● Questions to answer
A. Decide whether each statement agrees with the excerpt on the ship's outbreak: (i) the ship docked in Guam on March 25; (ii) Crozier's letter surfaced in the New York Times; (iii) the study's authors were members of the U.S. Army Public Health COVID-19 Task Force. Answer yes or no for each, quoting the exact words of the excerpt that decide it.
B. Repeat word for word the part of the excerpt on the ship's outbreak starting at "The virus tore" and ending at "distance while aboard.".

● Excerpt provided
....................
The virus tore through the ship’s crew of roughly 4,800 sailors in the weeks after leaving port from Danang, Vietnam, early that month. After docking in Guam on March 25, Capt. Brett Crozier urged his superiors to clear the ship to prevent the spread of disease because it was not possible to adequately quarantine and maintain physical distance while aboard.
Crozier was fired after a letter he sent to Navy higher-ups asking for help surfaced in the San Francisco Chronicle soon after.
The authors of the JAMA Network Open study, members of the U.S. Army Public Health COVID-19 Task Force, concluded that the act of isolating and quarantining hundreds of sailors on the island dramatically interrupted the acceleration of the outbreak.
“[T]he rapid increase in case [numbers] as incubating cases disembarked, followed by the precipitous decrease in cases, suggests that the shore-based nonpharmaceutical interventions interrupted a probable acceleration in case incidence that would have likely resulted in a substantial disease burden,” the study concluded.
....................
● Supplied data
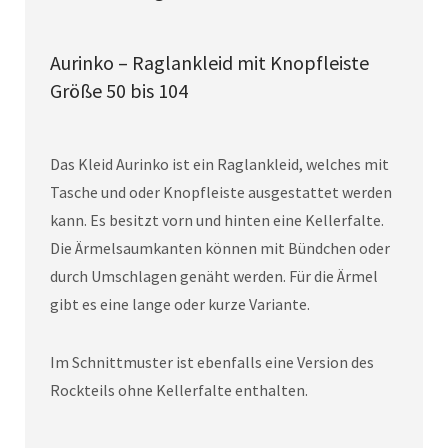
Aurinko – Raglankleid mit Knopfleiste
Größe 50 bis 104
Das Kleid Aurinko ist ein Raglankleid, welches mit
Tasche und oder Knopfleiste ausgestattet werden
kann. Es besitzt vorn und hinten eine Kellerfalte.
Die Ärmelsaumkanten können mit Bündchen oder
durch Umschlagen genäht werden. Für die Ärmel
gibt es eine lange oder kurze Variante.
Im Schnittmuster ist ebenfalls eine Version des
Rockteils ohne Kellerfalte enthalten.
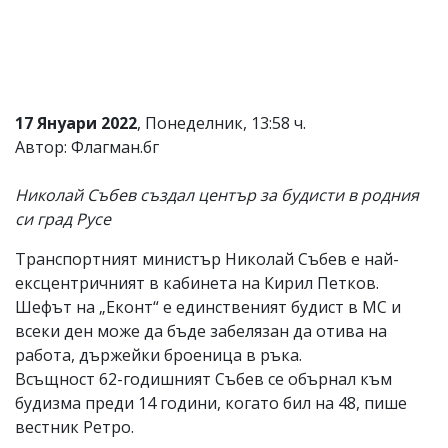
Коментарите
под
статиите
се
въвеждат
от
17 Януари 2022
, Понеделник, 13:58 ч.
читателите
Автор: Флагман.бг
и
редакцията
не
Николай Събев създал център за будисти в родния
носи
си град Русе
отговорност
за
тях!
Транспортният министър Николай Събев е най-
Ако
ексцентричният в кабинета на Кирил Петков.
откриете
Шефът на „Еконт“ е единственият будист в МС и
обиден
за
всеки ден може да бъде забелязан да отива на
вас
работа, държейки броеница в ръка.
коментар,
Всъщност 62-годишният Събев се обърнал към
моля
сигнализирайте
будизма преди 14 години, когато бил на 48, пише
ни!
вестник Ретро.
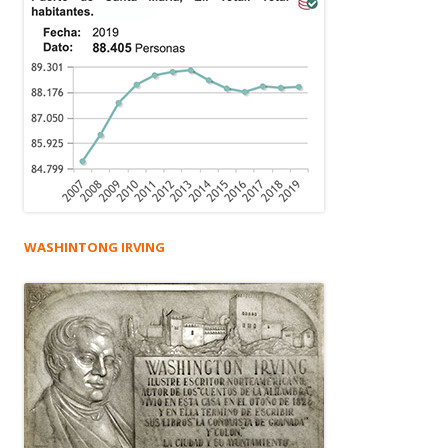
WASHINTONG IRVING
....................
● Solutions to the tasks
A.
(i) Yes: "After docking in Guam on March 25"
(ii) No: "surfaced in the San Francisco Chronicle soon after"
(iii) Yes: "members of the U.S. Army Public Health COVID-19 Task Force"

B.
The virus tore through the ship’s crew of roughly 4,800 sailors in the weeks after leaving port from Danang, Vietnam, early that month. After docking in Guam on March 25, Capt. Brett Crozier urged his superiors to clear the ship to prevent the spread of disease because it was not possible to adequately quarantine and maintain physical distance while aboard.